Look through the entries below and copy exactly the part that begins with the line containing "maximizar ganancias" and ends with the line containing "ijke nieuws over". Do not copy the pictures.

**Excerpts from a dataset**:
————

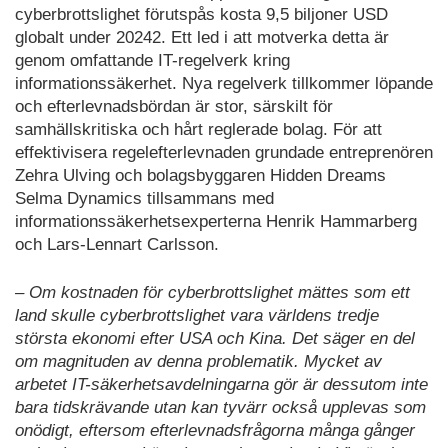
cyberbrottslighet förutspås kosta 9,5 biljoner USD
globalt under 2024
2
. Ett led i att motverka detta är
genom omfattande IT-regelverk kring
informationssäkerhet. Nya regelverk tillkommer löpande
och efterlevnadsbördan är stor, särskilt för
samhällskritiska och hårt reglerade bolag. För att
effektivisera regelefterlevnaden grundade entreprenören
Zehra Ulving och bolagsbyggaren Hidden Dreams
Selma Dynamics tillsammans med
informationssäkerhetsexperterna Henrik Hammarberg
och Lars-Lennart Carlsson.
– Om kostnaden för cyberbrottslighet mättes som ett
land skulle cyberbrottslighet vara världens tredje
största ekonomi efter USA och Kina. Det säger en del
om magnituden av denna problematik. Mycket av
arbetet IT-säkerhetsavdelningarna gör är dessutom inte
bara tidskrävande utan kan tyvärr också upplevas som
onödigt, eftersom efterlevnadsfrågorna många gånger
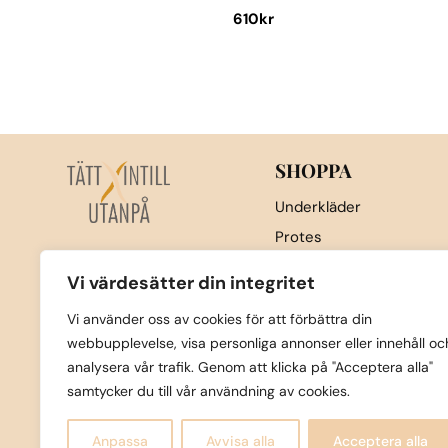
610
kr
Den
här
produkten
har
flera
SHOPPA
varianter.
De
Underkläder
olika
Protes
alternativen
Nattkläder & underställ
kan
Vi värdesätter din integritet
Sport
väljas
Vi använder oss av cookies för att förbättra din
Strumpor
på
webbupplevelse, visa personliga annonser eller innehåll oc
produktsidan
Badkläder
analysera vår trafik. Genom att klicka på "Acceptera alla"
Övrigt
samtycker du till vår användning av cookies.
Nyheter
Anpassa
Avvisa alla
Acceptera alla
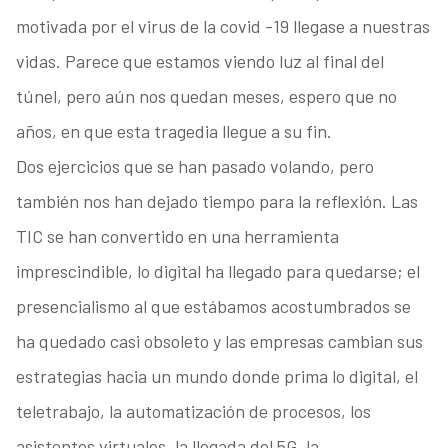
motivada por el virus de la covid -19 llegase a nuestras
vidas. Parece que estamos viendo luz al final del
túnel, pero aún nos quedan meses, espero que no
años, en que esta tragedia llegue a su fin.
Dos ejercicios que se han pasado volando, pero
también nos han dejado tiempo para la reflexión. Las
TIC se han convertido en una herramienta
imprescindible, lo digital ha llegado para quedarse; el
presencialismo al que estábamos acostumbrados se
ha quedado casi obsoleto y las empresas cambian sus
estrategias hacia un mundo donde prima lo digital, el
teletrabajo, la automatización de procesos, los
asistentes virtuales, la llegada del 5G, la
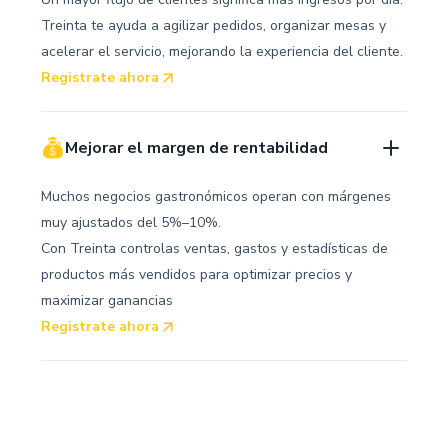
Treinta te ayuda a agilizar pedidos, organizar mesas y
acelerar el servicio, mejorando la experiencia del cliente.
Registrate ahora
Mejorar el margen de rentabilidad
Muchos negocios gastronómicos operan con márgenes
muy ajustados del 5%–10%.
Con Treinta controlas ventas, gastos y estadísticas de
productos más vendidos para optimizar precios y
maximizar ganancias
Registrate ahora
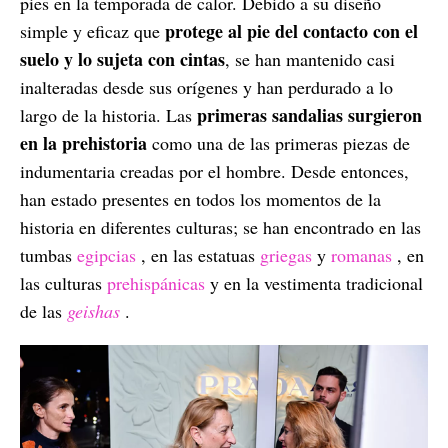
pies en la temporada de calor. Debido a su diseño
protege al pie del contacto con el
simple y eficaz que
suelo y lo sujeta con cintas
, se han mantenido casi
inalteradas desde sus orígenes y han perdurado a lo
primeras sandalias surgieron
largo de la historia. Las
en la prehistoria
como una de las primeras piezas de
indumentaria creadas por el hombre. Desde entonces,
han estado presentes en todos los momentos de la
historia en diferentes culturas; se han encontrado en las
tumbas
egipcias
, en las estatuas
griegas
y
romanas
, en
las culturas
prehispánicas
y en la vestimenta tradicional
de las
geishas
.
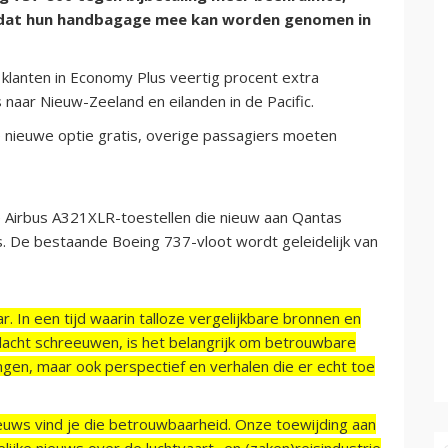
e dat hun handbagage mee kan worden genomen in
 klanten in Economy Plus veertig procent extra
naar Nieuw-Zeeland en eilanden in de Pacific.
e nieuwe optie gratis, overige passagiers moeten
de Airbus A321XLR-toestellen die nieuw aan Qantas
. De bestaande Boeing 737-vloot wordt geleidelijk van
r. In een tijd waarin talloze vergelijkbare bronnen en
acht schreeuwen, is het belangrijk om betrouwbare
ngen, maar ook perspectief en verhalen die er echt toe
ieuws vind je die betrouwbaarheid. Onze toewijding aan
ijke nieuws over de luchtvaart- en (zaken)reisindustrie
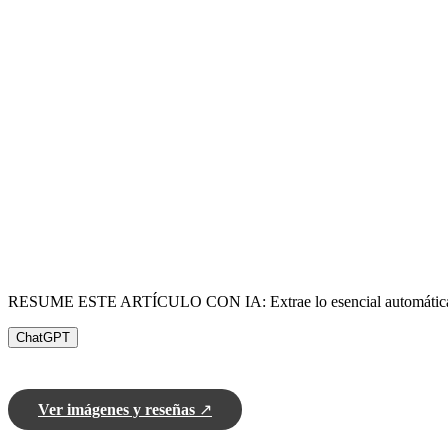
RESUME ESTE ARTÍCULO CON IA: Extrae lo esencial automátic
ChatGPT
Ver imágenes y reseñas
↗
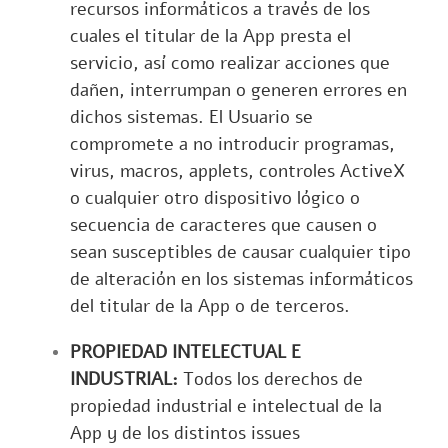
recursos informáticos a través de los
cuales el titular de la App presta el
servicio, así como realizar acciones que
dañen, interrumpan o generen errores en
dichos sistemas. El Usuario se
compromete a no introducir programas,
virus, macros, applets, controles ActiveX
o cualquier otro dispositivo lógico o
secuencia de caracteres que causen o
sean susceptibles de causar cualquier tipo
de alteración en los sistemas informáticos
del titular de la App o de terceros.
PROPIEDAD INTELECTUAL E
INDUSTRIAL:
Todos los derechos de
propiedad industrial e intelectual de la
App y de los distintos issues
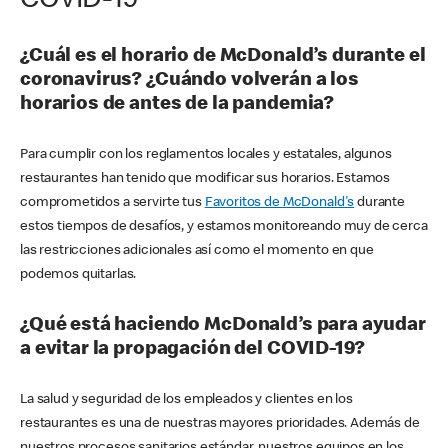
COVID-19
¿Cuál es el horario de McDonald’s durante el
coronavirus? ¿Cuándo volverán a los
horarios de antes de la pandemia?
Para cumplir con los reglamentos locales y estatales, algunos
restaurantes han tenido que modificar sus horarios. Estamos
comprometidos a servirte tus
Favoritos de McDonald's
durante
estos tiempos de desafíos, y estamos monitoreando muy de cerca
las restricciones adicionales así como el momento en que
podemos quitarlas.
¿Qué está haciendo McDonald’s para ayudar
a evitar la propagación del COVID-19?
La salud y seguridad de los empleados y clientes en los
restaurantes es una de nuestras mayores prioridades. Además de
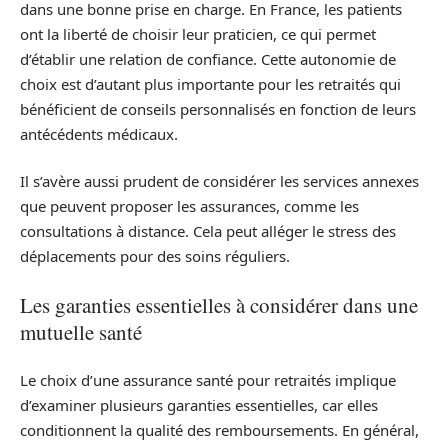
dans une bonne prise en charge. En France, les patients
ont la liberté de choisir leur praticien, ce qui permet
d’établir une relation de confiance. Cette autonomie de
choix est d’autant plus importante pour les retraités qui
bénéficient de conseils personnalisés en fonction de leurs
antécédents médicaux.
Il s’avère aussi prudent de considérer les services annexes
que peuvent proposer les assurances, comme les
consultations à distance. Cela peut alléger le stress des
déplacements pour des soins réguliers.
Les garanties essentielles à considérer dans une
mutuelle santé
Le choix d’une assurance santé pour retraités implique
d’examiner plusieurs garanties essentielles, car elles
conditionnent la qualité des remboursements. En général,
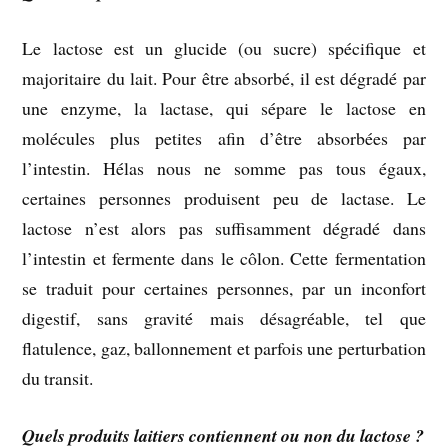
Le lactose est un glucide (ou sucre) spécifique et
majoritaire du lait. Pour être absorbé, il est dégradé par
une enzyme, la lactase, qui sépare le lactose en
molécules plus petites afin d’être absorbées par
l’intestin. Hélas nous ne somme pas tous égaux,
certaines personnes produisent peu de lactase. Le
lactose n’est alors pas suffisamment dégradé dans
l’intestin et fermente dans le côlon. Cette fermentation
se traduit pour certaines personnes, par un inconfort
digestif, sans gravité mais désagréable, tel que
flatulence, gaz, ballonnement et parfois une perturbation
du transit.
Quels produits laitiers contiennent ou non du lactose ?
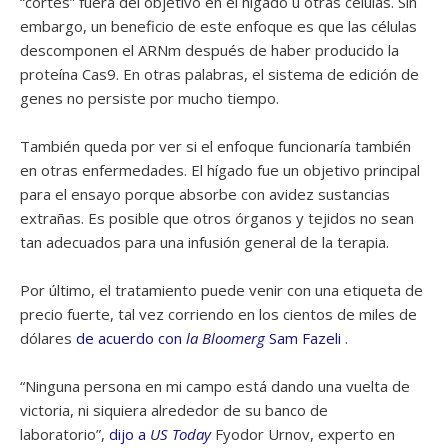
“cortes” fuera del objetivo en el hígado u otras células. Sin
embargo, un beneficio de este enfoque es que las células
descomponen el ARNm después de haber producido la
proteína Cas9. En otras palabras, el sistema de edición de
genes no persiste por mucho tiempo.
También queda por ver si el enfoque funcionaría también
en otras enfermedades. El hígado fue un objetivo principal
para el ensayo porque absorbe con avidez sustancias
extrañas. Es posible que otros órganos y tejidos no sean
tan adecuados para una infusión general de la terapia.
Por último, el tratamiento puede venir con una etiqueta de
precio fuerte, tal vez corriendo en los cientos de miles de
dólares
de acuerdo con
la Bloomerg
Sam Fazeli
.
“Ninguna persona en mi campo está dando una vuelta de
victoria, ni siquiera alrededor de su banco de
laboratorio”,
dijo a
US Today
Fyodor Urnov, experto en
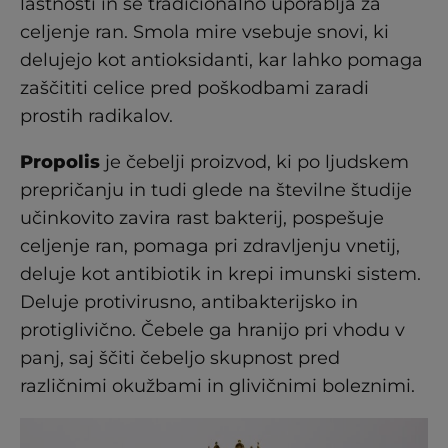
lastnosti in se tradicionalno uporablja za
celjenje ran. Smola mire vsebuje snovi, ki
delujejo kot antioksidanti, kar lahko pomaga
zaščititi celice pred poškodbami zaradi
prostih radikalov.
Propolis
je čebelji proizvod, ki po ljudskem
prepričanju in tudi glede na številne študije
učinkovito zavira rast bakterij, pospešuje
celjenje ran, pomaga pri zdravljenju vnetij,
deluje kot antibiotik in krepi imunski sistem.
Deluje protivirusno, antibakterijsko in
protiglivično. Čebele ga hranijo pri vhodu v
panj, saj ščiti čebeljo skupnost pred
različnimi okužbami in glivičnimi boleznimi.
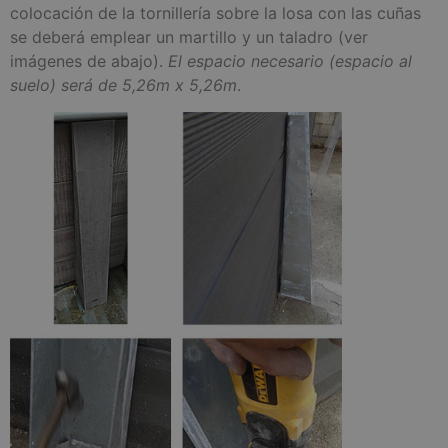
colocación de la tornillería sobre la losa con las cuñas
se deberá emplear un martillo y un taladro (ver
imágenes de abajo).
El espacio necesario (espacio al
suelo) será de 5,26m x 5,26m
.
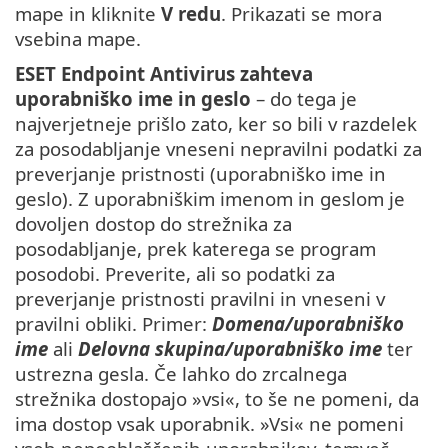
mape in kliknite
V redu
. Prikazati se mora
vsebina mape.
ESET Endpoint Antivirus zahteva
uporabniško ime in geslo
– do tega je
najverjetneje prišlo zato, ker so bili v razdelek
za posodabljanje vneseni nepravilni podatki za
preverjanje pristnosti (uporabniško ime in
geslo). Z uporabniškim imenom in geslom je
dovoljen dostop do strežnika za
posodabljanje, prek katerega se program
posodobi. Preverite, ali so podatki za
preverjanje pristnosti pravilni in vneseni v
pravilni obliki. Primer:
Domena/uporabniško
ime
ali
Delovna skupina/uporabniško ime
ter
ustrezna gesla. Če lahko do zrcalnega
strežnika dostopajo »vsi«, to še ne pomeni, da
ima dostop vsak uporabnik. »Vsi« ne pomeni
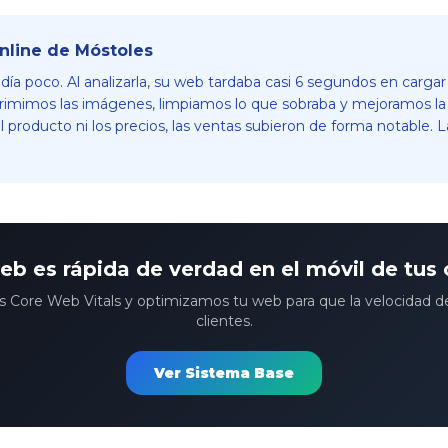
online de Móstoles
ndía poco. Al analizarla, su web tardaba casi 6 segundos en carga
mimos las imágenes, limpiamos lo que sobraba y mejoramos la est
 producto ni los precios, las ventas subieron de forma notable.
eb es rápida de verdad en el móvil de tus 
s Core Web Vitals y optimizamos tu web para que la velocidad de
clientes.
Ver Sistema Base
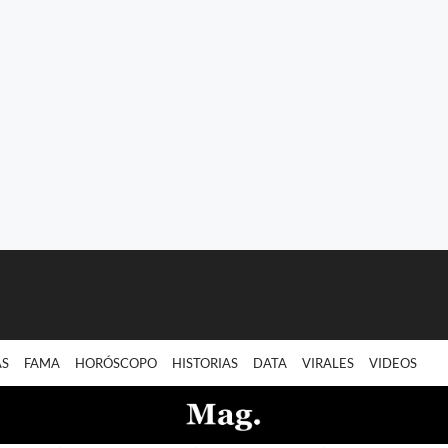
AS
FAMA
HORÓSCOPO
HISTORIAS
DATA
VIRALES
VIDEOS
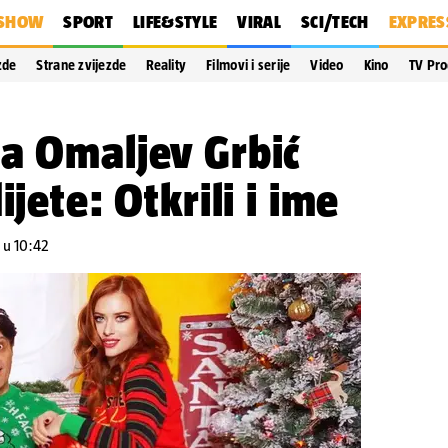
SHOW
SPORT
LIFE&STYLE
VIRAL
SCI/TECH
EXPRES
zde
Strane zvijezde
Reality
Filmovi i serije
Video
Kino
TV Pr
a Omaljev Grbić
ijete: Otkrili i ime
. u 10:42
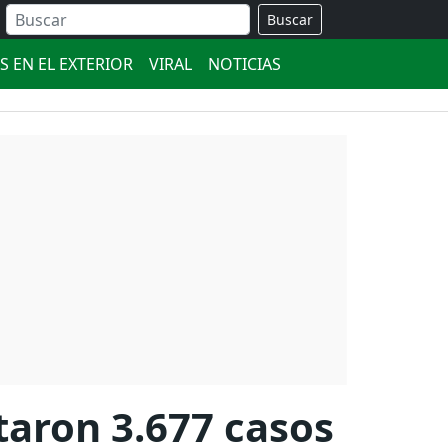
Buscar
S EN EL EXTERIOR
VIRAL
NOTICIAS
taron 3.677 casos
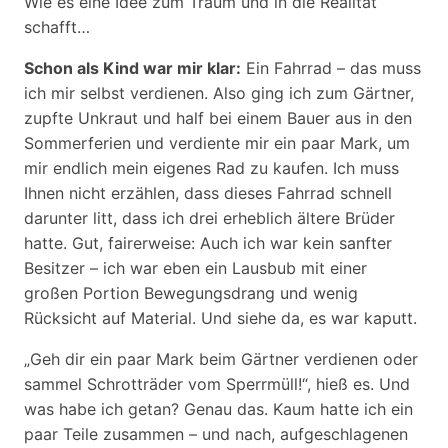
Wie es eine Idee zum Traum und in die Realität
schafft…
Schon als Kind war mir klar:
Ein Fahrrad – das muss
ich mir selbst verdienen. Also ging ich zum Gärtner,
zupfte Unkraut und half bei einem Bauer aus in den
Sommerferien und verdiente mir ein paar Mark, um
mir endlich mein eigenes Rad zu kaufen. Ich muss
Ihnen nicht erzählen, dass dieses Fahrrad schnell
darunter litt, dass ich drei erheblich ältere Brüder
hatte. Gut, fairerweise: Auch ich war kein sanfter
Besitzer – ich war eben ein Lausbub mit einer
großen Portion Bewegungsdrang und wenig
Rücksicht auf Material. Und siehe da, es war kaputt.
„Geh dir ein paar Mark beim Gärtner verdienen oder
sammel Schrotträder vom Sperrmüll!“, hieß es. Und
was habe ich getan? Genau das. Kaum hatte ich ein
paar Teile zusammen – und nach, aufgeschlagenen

————

**FINAL ANSWER**:
maximizar ganancias
Registrate ahora
pies en la temporada de calor. Debido a su diseño
protege al pie del contacto con el
simple y eficaz que
suelo y lo sujeta con cintas
, se han mantenido casi
inalteradas desde sus orígenes y han perdurado a lo
primeras sandalias surgieron
largo de la historia. Las
en la prehistoria
como una de las primeras piezas de
indumentaria creadas por el hombre. Desde entonces,
han estado presentes en todos los momentos de la
historia en diferentes culturas; se han encontrado en las
tumbas
egipcias
, en las estatuas
griegas
y
romanas
, en
las culturas
prehispánicas
y en la vestimenta tradicional
de las
geishas
.
e dat hun handbagage mee kan worden genomen in
 klanten in Economy Plus veertig procent extra
naar Nieuw-Zeeland en eilanden in de Pacific.
e nieuwe optie gratis, overige passagiers moeten
de Airbus A321XLR-toestellen die nieuw aan Qantas
. De bestaande Boeing 737-vloot wordt geleidelijk van
r. In een tijd waarin talloze vergelijkbare bronnen en
acht schreeuwen, is het belangrijk om betrouwbare
ngen, maar ook perspectief en verhalen die er echt toe
ieuws vind je die betrouwbaarheid. Onze toewijding aan
ijke nieuws over de luchtvaart- en (zaken)reisindustrie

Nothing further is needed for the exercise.